Messi was the focal point of Pep Guardiola’s Barcelona revolution and the emergence of tiki-taka football which dominated Spanish and European football.

Yet as his stock at Barcelona rose with each passing game, those back in Argentina remained skeptical.

The accusation was that Messi was not one of them. This was a player who had abandoned his homeland before he had managed to form any kind of Argentine identity — he was Catalan.

“There are still some people — too many people in my opinion, because there shouldn’t be any at all — who aren’t totally convinced by him,” Argentine football expert Sam Kelly told CNN.

“But the vociferousness of his celebrations, the quality of his performances since Sabella took charge in particular, and his undoubted centrality to the team, has now won over all but the most tiresome drunken critics.

“He doesn’t have the same ‘everyman’ feel as Maradona, and it’s difficult to imagine him ever shooting his mouth off as much, but bearing in mind he’s only just turned 27 I think he will one day be considered on the same level as Maradona the player — but the warmth of feeling for the person might never quite match up to Maradona.”

Four years ago, when Messi and Maradona combined their powers at the 2010 World Cup — it proved disastrous.

Messi failed to sparkle, Maradona cut a figure of fun on the touchline as coach and Argentina was thrashed 4-0 in the quarterfinal by a rampant Germany.

Perhaps now it is time for revenge, for on Sunday, Messi will captain Argentina in the World Cup final — his 93rd appearance for the Albiceleste — against Germany.

He has managed 42 goals in that time, four of which have come in this tournament.

Now more than ever, Argentina needs Messi — it needs the ability to escape the problems which threaten to plague the country, notably a $100 billion default, with the economy shrinking by 11% and unemployment sky-rocketing.

Argentine officials will meet with a mediator in New York on Friday to end a long-running dispute with investors who turned down restructuring terms on the nation’s debt after 2002.

President Cristina Fernandez de Kirchner has not missed the opportunity to take advantage of the World Cup, with the government running nationalistic adverts on state-run television during the games.

If the tactic is to distract the public then it has worked to some extent — and Messi has played his part.

Those celebrating the prospect of a first World Cup final in 24 years allowed their worries to disappear at least temporarily as they celebrated the nation’s Independence Day with extra fervor.

But if Argentina fails to reach a deal by July 30, it will fall into its second sovereign debt in 12 years.

For the moment, though, monetary difficulties are put to one side as the nation fixates on the chance to become world champion for the first time in 28 years.

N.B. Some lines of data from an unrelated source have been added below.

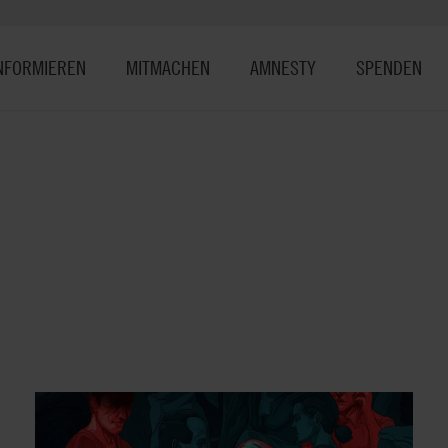
NFORMIEREN
MITMACHEN
AMNESTY
SPENDEN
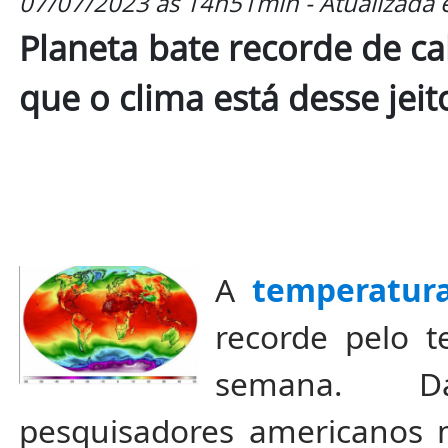
07/07/2023 às 14h51min - Atualizada
Planeta bate recorde de cal
que o clima está desse jeit
A
temperatur
recorde pelo 
semana. D
pesquisadores americanos 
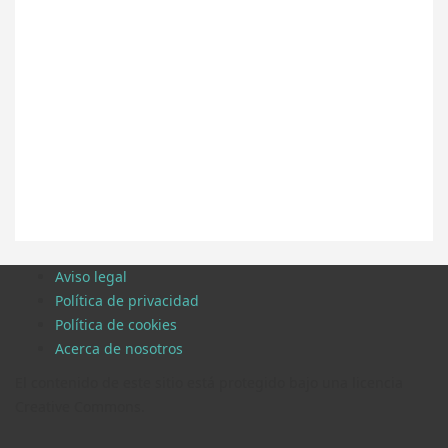
Aviso legal
Política de privacidad
Política de cookies
Acerca de nosotros
El contenido de este sitio está protegido bajo una licencia
Creative Commons.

“I don’t remember such feeling of contentment since I was a child and the return of democracy after the dictatorship in 1983 and then again when we won 1986 World Cup,” added Perez.

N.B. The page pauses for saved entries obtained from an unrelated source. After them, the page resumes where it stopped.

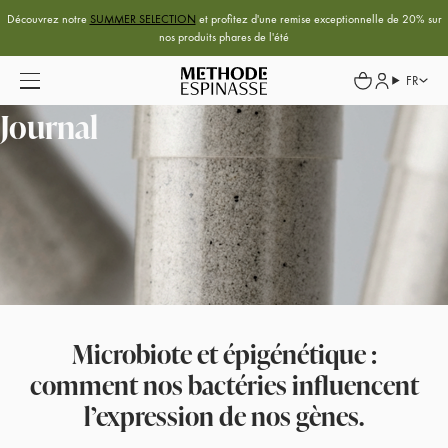
Découvrez notre
SUMMER SELECTION
et profitez d'une remise exceptionnelle de 20% sur
nos produits phares de l'été
FR
Journal
Microbiote et épigénétique :
comment nos bactéries influencent
l’expression de nos gènes.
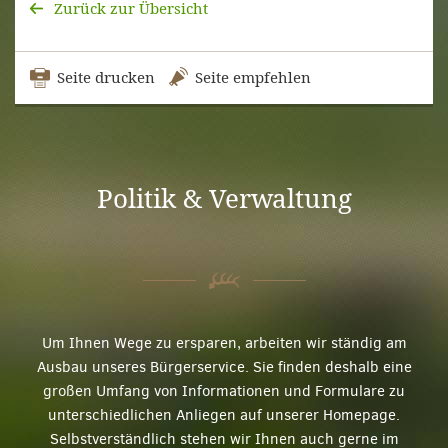
Zurück zur Übersicht
Seite drucken
Seite empfehlen
Politik & Verwaltung
Um Ihnen Wege zu ersparen, arbeiten wir ständig am
Ausbau unseres Bürgerservice. Sie finden deshalb eine
großen Umfang von Informationen und Formulare zu
unterschiedlichen Anliegen auf unserer Homepage.
Selbstverständlich stehen wir Ihnen auch gerne im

“In a time of economic crises and scandals of corruption in the government, this moment provides a huge relief in the middle of adversity.

“So reaching the final game gives us real happiness and makes the country proud.”

Germany represents an almighty challenge for Messi and his team.

This side, which obliterated host nation Brazil 7-1 in Tuesday’s semifinal, believes this is the moment its potential is finally fulfilled.

But for Argentina, this opportunity is one it cannot afford to pass up after waiting for so long.

“Brasil, Decime Qué Se Siente” — translated to “Brazil, Tell Me How It Feels” — is the song that has been sung throughout the tournament by Argentine fans confident of their team’s success.

Those words have become more venomous since Brazil’s abject exit, and those who had dreamed of a home victory could be about to witness the host country’s worst nightmare — an Argentine World Cup-winning party on the Copacabana.

That is the dream that 40 million Argentines will pray for their footballing prophet to deliver.